◆ Activity: Produce as output only the lines below starting at the line with "to Clipboard Button**" and continuing through the line with "Leave empty or enter 0 to disable scroll.", each one exactly as written.

◆ Rendered images with source text:
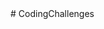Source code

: <!-- Hello! Welcome to my Code Challenges repository. Since I solve challenges on many platforms, I wanted to create a place to keep track of all my challenges --># CodingChallenges
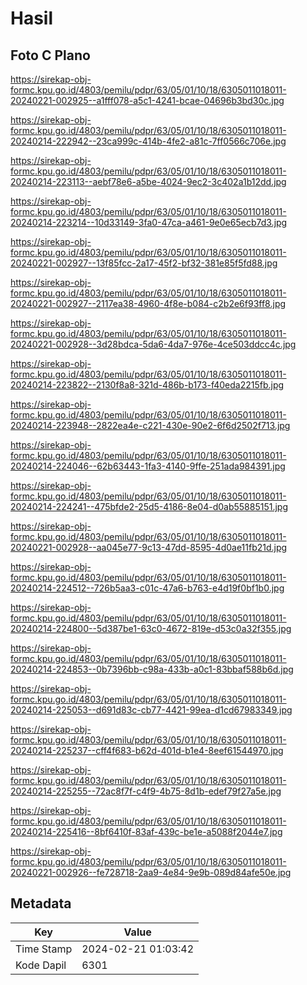 # Hasil

## Foto C Plano

https://sirekap-obj-formc.kpu.go.id/4803/pemilu/pdpr/63/05/01/10/18/6305011018011-20240221-002925--a1fff078-a5c1-4241-bcae-04696b3bd30c.jpg

https://sirekap-obj-formc.kpu.go.id/4803/pemilu/pdpr/63/05/01/10/18/6305011018011-20240214-222942--23ca999c-414b-4fe2-a81c-7ff0566c706e.jpg

https://sirekap-obj-formc.kpu.go.id/4803/pemilu/pdpr/63/05/01/10/18/6305011018011-20240214-223113--aebf78e6-a5be-4024-9ec2-3c402a1b12dd.jpg

https://sirekap-obj-formc.kpu.go.id/4803/pemilu/pdpr/63/05/01/10/18/6305011018011-20240214-223214--10d33149-3fa0-47ca-a461-9e0e65ecb7d3.jpg

https://sirekap-obj-formc.kpu.go.id/4803/pemilu/pdpr/63/05/01/10/18/6305011018011-20240221-002927--13f85fcc-2a17-45f2-bf32-381e85f5fd88.jpg

https://sirekap-obj-formc.kpu.go.id/4803/pemilu/pdpr/63/05/01/10/18/6305011018011-20240221-002927--2117ea38-4960-4f8e-b084-c2b2e6f93ff8.jpg

https://sirekap-obj-formc.kpu.go.id/4803/pemilu/pdpr/63/05/01/10/18/6305011018011-20240221-002928--3d28bdca-5da6-4da7-976e-4ce503ddcc4c.jpg

https://sirekap-obj-formc.kpu.go.id/4803/pemilu/pdpr/63/05/01/10/18/6305011018011-20240214-223822--2130f8a8-321d-486b-b173-f40eda2215fb.jpg

https://sirekap-obj-formc.kpu.go.id/4803/pemilu/pdpr/63/05/01/10/18/6305011018011-20240214-223948--2822ea4e-c221-430e-90e2-6f6d2502f713.jpg

https://sirekap-obj-formc.kpu.go.id/4803/pemilu/pdpr/63/05/01/10/18/6305011018011-20240214-224046--62b63443-1fa3-4140-9ffe-251ada984391.jpg

https://sirekap-obj-formc.kpu.go.id/4803/pemilu/pdpr/63/05/01/10/18/6305011018011-20240214-224241--475bfde2-25d5-4186-8e04-d0ab55885151.jpg

https://sirekap-obj-formc.kpu.go.id/4803/pemilu/pdpr/63/05/01/10/18/6305011018011-20240221-002928--aa045e77-9c13-47dd-8595-4d0ae11fb21d.jpg

https://sirekap-obj-formc.kpu.go.id/4803/pemilu/pdpr/63/05/01/10/18/6305011018011-20240214-224512--726b5aa3-c01c-47a6-b763-e4d19f0bf1b0.jpg

https://sirekap-obj-formc.kpu.go.id/4803/pemilu/pdpr/63/05/01/10/18/6305011018011-20240214-224800--5d387be1-63c0-4672-819e-d53c0a32f355.jpg

https://sirekap-obj-formc.kpu.go.id/4803/pemilu/pdpr/63/05/01/10/18/6305011018011-20240214-224853--0b7396bb-c98a-433b-a0c1-83bbaf588b6d.jpg

https://sirekap-obj-formc.kpu.go.id/4803/pemilu/pdpr/63/05/01/10/18/6305011018011-20240214-225053--d691d83c-cb77-4421-99ea-d1cd67983349.jpg

https://sirekap-obj-formc.kpu.go.id/4803/pemilu/pdpr/63/05/01/10/18/6305011018011-20240214-225237--cff4f683-b62d-401d-b1e4-8eef61544970.jpg

https://sirekap-obj-formc.kpu.go.id/4803/pemilu/pdpr/63/05/01/10/18/6305011018011-20240214-225255--72ac8f7f-c4f9-4b75-8d1b-edef79f27a5e.jpg

https://sirekap-obj-formc.kpu.go.id/4803/pemilu/pdpr/63/05/01/10/18/6305011018011-20240214-225416--8bf6410f-83af-439c-be1e-a5088f2044e7.jpg

https://sirekap-obj-formc.kpu.go.id/4803/pemilu/pdpr/63/05/01/10/18/6305011018011-20240221-002926--fe728718-2aa9-4e84-9e9b-089d84afe50e.jpg


## Metadata

| Key        | Value               |
| ---------- | ------------------- |
| Time Stamp | 2024-02-21 01:03:42 |
| Kode Dapil | 6301                |



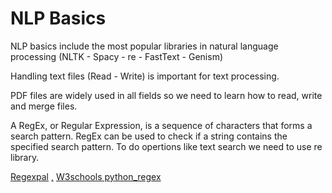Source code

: # NLP Basics
NLP basics include the most popular libraries in natural language processing (NLTK - Spacy - re - FastText - Genism)

Handling text files (Read - Write) is important for text processing. 

PDF files are widely used in all fields so we need to learn how to read, write and merge files.

A RegEx, or Regular Expression, is a sequence of characters that forms a search pattern. RegEx can be used to check if a string contains the specified search pattern. To do opertions like text search we need to use re library.

[Regexpal](https://www.regexpal.com/) [,]()
[W3schools python_regex](https://www.w3schools.com/python/python_regex.asp) 

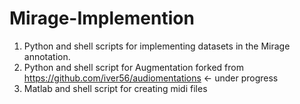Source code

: # Mirage-Implemention
1. Python and shell scripts for implementing datasets in the Mirage annotation. 
2. Python and shell script for Augmentation forked from https://github.com/iver56/audiomentations <- under progress
3. Matlab and shell script for creating midi files 



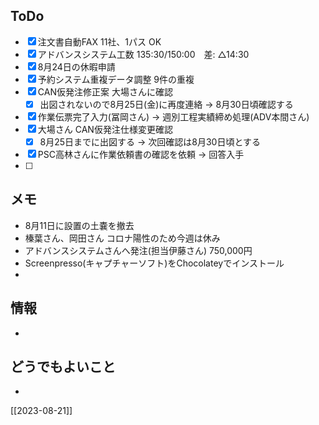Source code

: ## ToDo
- [x] 注文書自動FAX 11社、1パス OK
- [x] アドバンスシステム工数 135:30/150:00　差: △14:30
- [x] 8月24日の休暇申請
- [x] 予約システム重複データ調整 9件の重複
- [x] CAN仮発注修正案 大場さんに確認
	- [x] 出図されないので8月25日(金)に再度連絡 → 8月30日頃確認する
- [x] 作業伝票完了入力(冨岡さん) → 週別工程実績締め処理(ADV本間さん)
- [x] 大場さん CAN仮発注仕様変更確認
	- [x] 8月25日までに出図する → 次回確認は8月30日頃とする
- [x] PSC高林さんに作業依頼書の確認を依頼 → 回答入手
- [ ] 


## メモ
- 8月11日に設置の土嚢を撤去
- 榛葉さん、岡田さん コロナ陽性のため今週は休み
- アドバンスシステムさんへ発注(担当伊藤さん) 750,000円
- Screenpresso(キャプチャーソフト)をChocolateyでインストール
- 


## 情報
- 


## どうでもよいこと
- 


[[2023-08-21]]

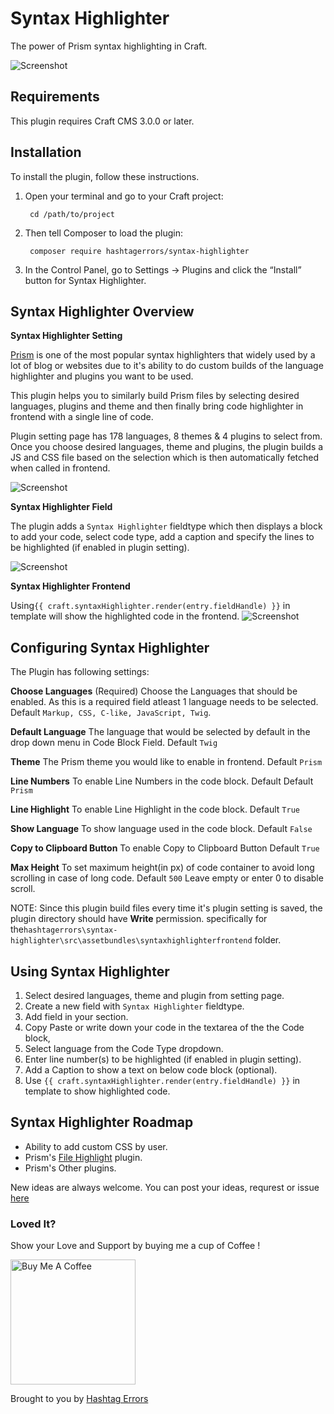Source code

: 

# Syntax Highlighter

The power of Prism syntax highlighting in Craft.

![Screenshot](http://www.hashtagerrors.com/assets/uploads/prism.jpg)

## Requirements

This plugin requires Craft CMS 3.0.0 or later.

## Installation

To install the plugin, follow these instructions.

1. Open your terminal and go to your Craft project:

        cd /path/to/project

2. Then tell Composer to load the plugin:

        composer require hashtagerrors/syntax-highlighter

3. In the Control Panel, go to Settings → Plugins and click the “Install” button for Syntax Highlighter.

## Syntax Highlighter Overview

**Syntax Highlighter Setting**

[Prism](https://prismjs.com) is one of the most popular syntax highlighters that widely used by a lot of blog or websites due to it's ability to do custom builds of the language highlighter and plugins you want to be used. 

This plugin helps you to similarly build Prism files by selecting desired languages, plugins and theme and then finally bring  code highlighter in frontend with a single line of code. 

Plugin setting page has 178 languages, 8 themes & 4 plugins to select from. Once you choose desired languages, theme and plugins, the plugin builds a JS and CSS file based on the selection which is then automatically fetched when called in frontend.
 
![Screenshot](http://www.hashtagerrors.com/assets/uploads/prism-setting-page.jpg)
 
**Syntax Highlighter Field**

The plugin adds a `Syntax Highlighter` fieldtype which then displays a block to add your code, select code type, add a caption and specify the lines to be highlighted (if enabled in plugin setting).

![Screenshot](http://www.hashtagerrors.com/assets/uploads/prism-fieldtype.jpg)

**Syntax Highlighter Frontend**

Using`{{ craft.syntaxHighlighter.render(entry.fieldHandle) }}` in template will show the highlighted code in the frontend.
![Screenshot](http://www.hashtagerrors.com/assets/uploads/prism-frontend.jpg)

## Configuring Syntax Highlighter

The Plugin has following settings:

**Choose Languages** (Required)
Choose the Languages that should be enabled. As this is a required field atleast 1 language needs to be selected. 
Default `Markup, CSS, C-like, JavaScript, Twig`. 

**Default Language**
The language that would be selected by default in the drop down menu in Code Block Field. 
Default `Twig`

**Theme**
The Prism theme you would like to enable in frontend. 
Default `Prism`

**Line Numbers**
To enable Line Numbers in the code block. Default 
Default `Prism`

**Line Highlight**
To enable Line Highlight in the code block.
Default `True`

**Show Language**
To show language used in the code block.
Default `False`

**Copy to Clipboard Button**
To enable Copy to Clipboard Button
Default `True`

**Max Height**
To set maximum height(in px) of code container to avoid long scrolling in case of long code. 
Default `500`
Leave empty or enter 0 to disable scroll.

NOTE: Since this plugin build files every time it's plugin setting is saved, the plugin directory should have **Write** permission. specifically for the`hashtagerrors\syntax-highlighter\src\assetbundles\syntaxhighlighterfrontend` folder. 

## Using Syntax Highlighter

 1. Select desired languages, theme and plugin from setting page.
 2. Create a new field with `Syntax Highlighter` fieldtype.
 3. Add field in your section.
 4. Copy Paste or write down your code in the textarea of the the Code block,
 5. Select language from the Code Type dropdown.
 6. Enter line number(s) to be highlighted (if enabled in plugin setting). 
 7. Add a Caption to show a text on below code block (optional).
 8. Use `{{ craft.syntaxHighlighter.render(entry.fieldHandle) }}` in template to show highlighted code.

## Syntax Highlighter Roadmap

* Ability to add custom CSS by user.
* Prism's [File Highlight](https://prismjs.com/plugins/file-highlight/) plugin.
* Prism's Other plugins.

New ideas are always welcome. You can post your ideas, requrest or issue [here](https://github.com/hashtagerrors/syntax-highlighter/issues)

### Loved It? 

Show your Love and Support by buying me a cup of Coffee !

<a href="https://ko-fi.com/hashtagerrors" target="_blank"><img src="http://www.hashtagerrors.com/assets/uploads/buy-me-a-coffee.png" alt="Buy Me A Coffee" width="200"></a>

Brought to you by [Hashtag Errors](http://hashtagerrors.com)
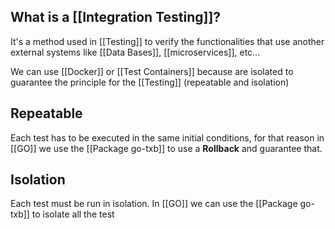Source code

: ## What is a [[Integration Testing]]?

It's a method used in [[Testing]] to verify the functionalities that use another external systems like [[Data Bases]], [[microservices]], etc...

We can use [[Docker]] or [[Test Containers]] because are isolated to guarantee the principle for the [[Testing]] (repeatable and isolation)

## Repeatable

Each test has to be executed in the same initial conditions, for that reason in [[GO]] we use the [[Package go-txb]] to use a **Rollback** and guarantee that.

## Isolation

Each test must be run in isolation. In [[GO]] we can use the [[Package go-txb]] to isolate all the test
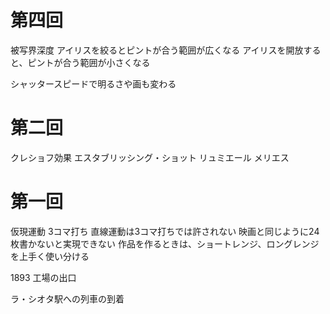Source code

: # 第四回

被写界深度 アイリスを絞るとピントが合う範囲が広くなる
アイリスを開放すると、ピントが合う範囲が小さくなる

シャッタースピードで明るさや画も変わる


# 第二回
クレショフ効果
エスタブリッシング・ショット
リュミエール メリエス

# 第一回

仮現運動
3コマ打ち
直線運動は3コマ打ちでは許されない
映画と同じように24枚書かないと実現できない
作品を作るときは、ショートレンジ、ロングレンジを上手く使い分ける

1893
工場の出口

ラ・シオタ駅への列車の到着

◆ Result:
**Copy to Clipboard Button**
To enable Copy to Clipboard Button
Default `True`

**Max Height**
To set maximum height(in px) of code container to avoid long scrolling in case of long code. 
Default `500`
Leave empty or enter 0 to disable scroll.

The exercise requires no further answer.